The Securities and Exchange Commission, the country’s main Wall Street and banking regulator, approved that new requirement in March. The rule tests the powers of the federal government to compel companies to confront global warming, making it significantly harder for businesses to gloss over their role in higher emissions and their vulnerability to climate change. And it immediately came under legal assault; the SEC paused enforcement as soon as multiple lawsuits were filed.
Now the success of the rule could hinge on the SEC’s ability to convince judges that the policy is not intended to drive companies to lower their emissions, but merely to require they share information investors need, a key role of the regulator.
— Jacob Bogage, Evan Halper and Maxine Joselow
Net neutrality
Under rules issued by the Federal Communications Commission (FCC) earlier this year, internet service providers can’t slow down or throttle some content, or make it easier to access material they’re paid to speed up.
Industry giants have sued over the rules, which broaden the FCC’s oversight of telecom firms. The Sixth Circuit court in Cincinnati has asked both sides to submit briefs on how they believe the Loper Bright decision affects the issue by Monday. The FCC said in a statement this week that its interpretation of its authority over internet service providers did not rely on Chevron deference. But the court may disagree: Previous case law has invoked the principle.
— Eva Dou
Intellectual property rights
Fights over patent infringement and other intellectual-property claims could soon wind up back in court. One example that already looks likely to flare up again: Tech giant Google’s battle with speaker-maker Sonos.

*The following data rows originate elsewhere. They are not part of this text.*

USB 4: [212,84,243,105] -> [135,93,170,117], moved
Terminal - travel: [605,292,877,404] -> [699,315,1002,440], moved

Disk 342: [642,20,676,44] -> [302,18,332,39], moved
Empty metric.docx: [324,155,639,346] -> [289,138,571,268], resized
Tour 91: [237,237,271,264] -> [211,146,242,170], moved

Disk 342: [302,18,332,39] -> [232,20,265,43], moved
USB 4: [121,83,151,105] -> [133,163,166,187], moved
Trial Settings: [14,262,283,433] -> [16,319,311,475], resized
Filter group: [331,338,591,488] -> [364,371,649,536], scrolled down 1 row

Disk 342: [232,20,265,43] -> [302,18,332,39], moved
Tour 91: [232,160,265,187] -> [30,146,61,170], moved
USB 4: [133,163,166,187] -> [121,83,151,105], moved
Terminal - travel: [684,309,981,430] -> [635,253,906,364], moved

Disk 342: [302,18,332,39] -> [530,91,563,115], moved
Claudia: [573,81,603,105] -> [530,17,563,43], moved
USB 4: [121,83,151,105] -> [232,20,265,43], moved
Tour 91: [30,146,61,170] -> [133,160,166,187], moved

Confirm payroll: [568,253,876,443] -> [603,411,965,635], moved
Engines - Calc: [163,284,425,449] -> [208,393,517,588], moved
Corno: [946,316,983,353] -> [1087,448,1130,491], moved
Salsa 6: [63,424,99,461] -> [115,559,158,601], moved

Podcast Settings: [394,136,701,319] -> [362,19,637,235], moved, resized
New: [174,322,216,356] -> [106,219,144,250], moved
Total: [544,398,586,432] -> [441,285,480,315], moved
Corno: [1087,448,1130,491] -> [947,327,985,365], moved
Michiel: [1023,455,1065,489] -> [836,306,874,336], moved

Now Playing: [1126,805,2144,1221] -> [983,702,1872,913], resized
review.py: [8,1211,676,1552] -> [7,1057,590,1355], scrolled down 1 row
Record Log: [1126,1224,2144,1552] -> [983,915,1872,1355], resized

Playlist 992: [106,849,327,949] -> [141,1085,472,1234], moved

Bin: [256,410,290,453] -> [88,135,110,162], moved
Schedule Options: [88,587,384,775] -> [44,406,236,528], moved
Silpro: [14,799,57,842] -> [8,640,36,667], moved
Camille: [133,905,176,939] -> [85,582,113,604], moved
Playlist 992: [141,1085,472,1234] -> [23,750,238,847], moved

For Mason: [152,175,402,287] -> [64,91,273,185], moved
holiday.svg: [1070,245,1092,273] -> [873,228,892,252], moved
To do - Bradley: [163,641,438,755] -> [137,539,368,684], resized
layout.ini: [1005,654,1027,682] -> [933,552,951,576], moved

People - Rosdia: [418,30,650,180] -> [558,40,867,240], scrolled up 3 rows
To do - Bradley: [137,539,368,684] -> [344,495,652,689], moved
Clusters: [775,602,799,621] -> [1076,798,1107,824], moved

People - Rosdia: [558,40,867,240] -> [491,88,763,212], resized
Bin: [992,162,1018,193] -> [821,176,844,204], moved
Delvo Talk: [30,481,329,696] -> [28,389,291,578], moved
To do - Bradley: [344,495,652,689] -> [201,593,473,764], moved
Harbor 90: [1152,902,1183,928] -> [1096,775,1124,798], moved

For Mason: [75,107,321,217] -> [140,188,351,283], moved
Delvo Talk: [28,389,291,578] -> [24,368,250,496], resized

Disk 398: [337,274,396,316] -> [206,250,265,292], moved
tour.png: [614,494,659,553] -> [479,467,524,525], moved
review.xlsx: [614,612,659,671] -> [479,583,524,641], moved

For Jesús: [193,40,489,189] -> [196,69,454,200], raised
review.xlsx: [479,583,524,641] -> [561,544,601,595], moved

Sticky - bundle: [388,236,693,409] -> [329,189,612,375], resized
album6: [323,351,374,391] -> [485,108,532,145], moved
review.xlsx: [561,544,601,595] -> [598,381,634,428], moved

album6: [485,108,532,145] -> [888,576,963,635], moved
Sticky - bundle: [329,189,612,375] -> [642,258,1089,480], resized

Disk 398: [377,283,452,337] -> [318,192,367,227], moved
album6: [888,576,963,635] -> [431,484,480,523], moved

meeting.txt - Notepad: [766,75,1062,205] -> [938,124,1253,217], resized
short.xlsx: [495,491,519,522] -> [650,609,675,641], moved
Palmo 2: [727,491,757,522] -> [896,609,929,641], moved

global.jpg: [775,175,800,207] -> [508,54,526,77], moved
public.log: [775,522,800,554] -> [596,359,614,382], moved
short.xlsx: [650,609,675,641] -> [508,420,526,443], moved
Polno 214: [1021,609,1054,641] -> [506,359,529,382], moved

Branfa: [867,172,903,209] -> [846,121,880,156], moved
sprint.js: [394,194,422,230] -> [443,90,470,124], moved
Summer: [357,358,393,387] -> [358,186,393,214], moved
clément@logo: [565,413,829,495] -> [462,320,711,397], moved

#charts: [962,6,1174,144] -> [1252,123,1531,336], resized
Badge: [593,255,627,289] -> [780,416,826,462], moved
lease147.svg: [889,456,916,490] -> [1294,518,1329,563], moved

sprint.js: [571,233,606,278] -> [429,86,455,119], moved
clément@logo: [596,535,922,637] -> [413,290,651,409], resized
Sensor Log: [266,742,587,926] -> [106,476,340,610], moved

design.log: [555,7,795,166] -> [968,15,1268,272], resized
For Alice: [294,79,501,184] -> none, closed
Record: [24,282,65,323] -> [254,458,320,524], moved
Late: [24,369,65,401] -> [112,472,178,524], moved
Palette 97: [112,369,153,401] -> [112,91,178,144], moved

Courts have ruled in the past that Google infringed on Sonos’s patents using software to control audio speakers. But Google argues that those rulings rest on an interpretation of the law by the U.S. International Trade Commission, a federal agency that makes rulings and takes actions on unfair trade practices. In a court filing last week, Google’s lawyers asked the U.S. Court of Appeals to take another look if the Supreme Court threw out the Chevron deference.
A spokesperson for Google declined to comment. A spokesperson for Sonos did not respond to a request for comment.
— Gerrit De Vynck
Lab-developed medical tests
Many academic hospitals develop in-house blood tests that doctors and patients rely on for the diagnosis of serious conditions, including cancer or Alzheimer’s disease. The FDA has not historically regulated these laboratory-developed tests, or “LDTs,” but this year issued a new rule that will phase in regulation.
A trade association seeking to block the new rule has filed suit against the FDA in Texas, where federal judges have generally been hostile to the agency. The case will test whether the FDA has the statutory authority to regulate such tests as medical devices, the classification it’s used to assert jurisdiction over them.
Former acting FDA commissioner Norman “Ned” Sharpless, who served in the Trump administration and was director of the National Cancer Institute under both Trump and Biden, said the FDA would have faced a tough legal fight even without the Chevron decision. Now its case will be even harder.